Yes, there’s something incredible and alluring about Manchester’s romantic yob. But his preciousness pales against that of the orange and white delight that is Penguin.

Bad dreams

If the details change, is it still classed as a recurring dream? Because the intricacies of plot differ, but my friend dream always keeps its theme consistently. The point my subconscious wants to ram home, night after night, is that I am a bad friend.

Other people’s dreams are dull – their inner surrealism is only magical to themselves – so I will avoid giving a detailed account. The précis is this:

I agree to meet an old friend in a familiar place. But when we meet, the old friend’s smiles become jeers. They expose the indifference that I have shown to them and remind me of every unfriendly act, missed appointment or unkind word. They are lyrical on my hypocrisy. Then they disappear. Popping up occasionally to remind me what I prick I am, as I try to navigate through the once familiar place, which has now mutated into a maze.

For years the disdainful friend was D*****. Now it is Rachel.

At university, I shared a flat with Rachel for three years. She was a well spoken, well behaved young lady. An enthusiast, she wore thick, green woolen stockings, fussed, muttered to herself and made coco at bedtime.

Even as a student, Rachel had the air of someone who would eventually make jam and chair WI committees. She was church-going, small c conservative, CofE right down to her range of plaid, knee length kilts and flat soled shoes. Does that sound dismissive? It’s not meant to be. I loved her in a clumsy, brotherly way.

No, not brotherly. She had the practical, enthusiastic charm of a favourite aunt. Or more likely, I did not have the brains required to analyse our relationship, at all. At the time, Rachel simply existed in the twin states of ‘friend’ and ‘house mate’.

I can’t remember what Rachel studied. Whatever it was, she did it with a sense of industry that meant her lectures were all attended, her books got read and her essays arrived on tutors’ desks proofed and on time. Her approach to study sat awkwardly with mine.
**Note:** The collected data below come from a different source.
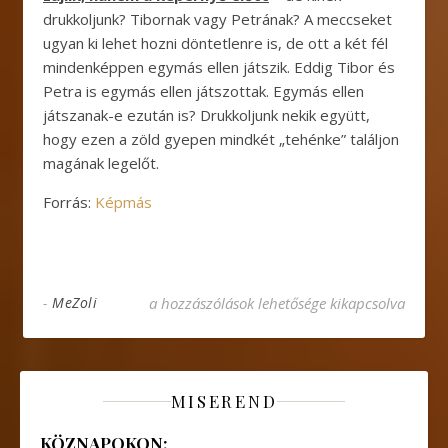
drukkoljunk? Tibornak vagy Petrának? A meccseket
ugyan ki lehet hozni döntetlenre is, de ott a két fél
mindenképpen egymás ellen játszik. Eddig Tibor és
Petra is egymás ellen játszottak. Egymás ellen
játszanak-e ezután is? Drukkoljunk nekik együtt,
hogy ezen a zöld gyepen mindkét „tehénke” találjon
magának legelőt.
Forrás:
Képmás
„Szent tehenek” a nappaliban – foci EB idejé
-
MeZoli
a hozzászólások lehetősége kikapcsolva
MISEREND
KÖZNAPOKON:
In fact, her ethic and elbow grease was a stark contrast to my more loutish, ramshackle approach. In my studies, diligence and hard work were remote destinations. Like Paris or New York, they where places I had heard of, but hadn’t visited.

If I hadn’t been wrapped up in the storm of ego and chemicals that made up my career as a student, I would remember more about Rachel. What she thought, felt or believed in.
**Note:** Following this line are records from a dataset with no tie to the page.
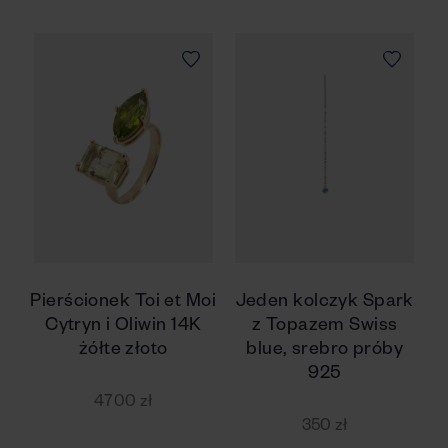
Pierścionek Toi et Moi
Jeden kolczyk Spark
Cytryn i Oliwin 14K
z Topazem Swiss
żółte złoto
blue, srebro próby
925
4700 zł
350 zł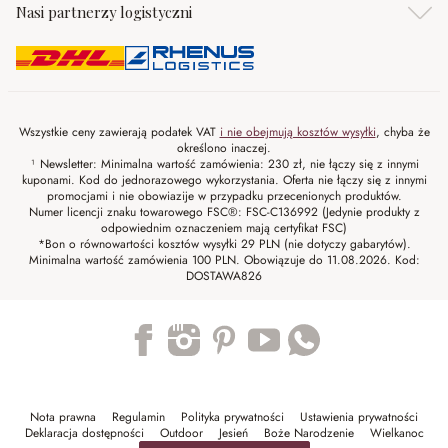
Nasi partnerzy logistyczni
Wszystkie ceny zawierają podatek VAT
i nie obejmują kosztów wysyłki
, chyba że
określono inaczej.
¹ Newsletter: Minimalna wartość zamówienia: 230 zł, nie łączy się z innymi
kuponami. Kod do jednorazowego wykorzystania. Oferta nie łączy się z innymi
promocjami i nie obowiazije w przypadku przecenionych produktów.
Numer licencji znaku towarowego FSC®: FSC-C136992 (Jedynie produkty z
odpowiednim oznaczeniem mają certyfikat FSC)
*Bon o równowartości kosztów wysyłki 29 PLN (nie dotyczy gabarytów).
Minimalna wartość zamówienia 100 PLN. Obowiązuje do 11.08.2026. Kod:
DOSTAWA826
Trustpilot
Nota prawna
Regulamin
Polityka prywatności
Ustawienia prywatności
Deklaracja dostępności
Outdoor
Jesień
Boże Narodzenie
Wielkanoc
Instead my memories of her are defined by her relation to me, rather than as a separate, complex and interesting person in her own right. But who has the time to appreciate others? I had a torrid infatuation to worry about. A pointless and painful obsession with our other flatmate Lisa.

When Rachel returned to University for our final year, she had fallen in love. By the time we graduated, she was engaged. Was she married that summer or the one after? Does it matter; although I accepted the invite, I didn’t go. And that is something I will always fund shameful about myself. Nor did I apologise or explain my absence. I find that even worse, the reprehensible acts of a coward.

This all happened before social media. Rachel got married a year before I even owned a mobile phone.

It’s been 15 years since I last saw Rachel. If there was a big goodbye, the memory hasn’t stuck. It’s the ephemera of the last day at university that remains: piling the flat’s collection of empty wine bottles into an old potato sack; the panic that we’d not be able to empty out a year’s supply of other junk; that no one would get their deposits back. But no goodbyes.

I am sure Rachel is out there, carting well-adjusted, bright children to recitals and drama club. She is in her kitchen, sterilising jars, or in Waitrose buying frozen fruit, for jam. And part of me wants her to stop and suddenly think ‘I wonder whatever happened to James?’. But on the other hand, I’m not sure I deserve her time.

Other people keep hold of their university friends. All over the country, sideboards groan with photographs taken a yearly reunions. But not in my house. As my dreams remind me, I am a friend. not a good friend though – good friends are the one’s you get to keep.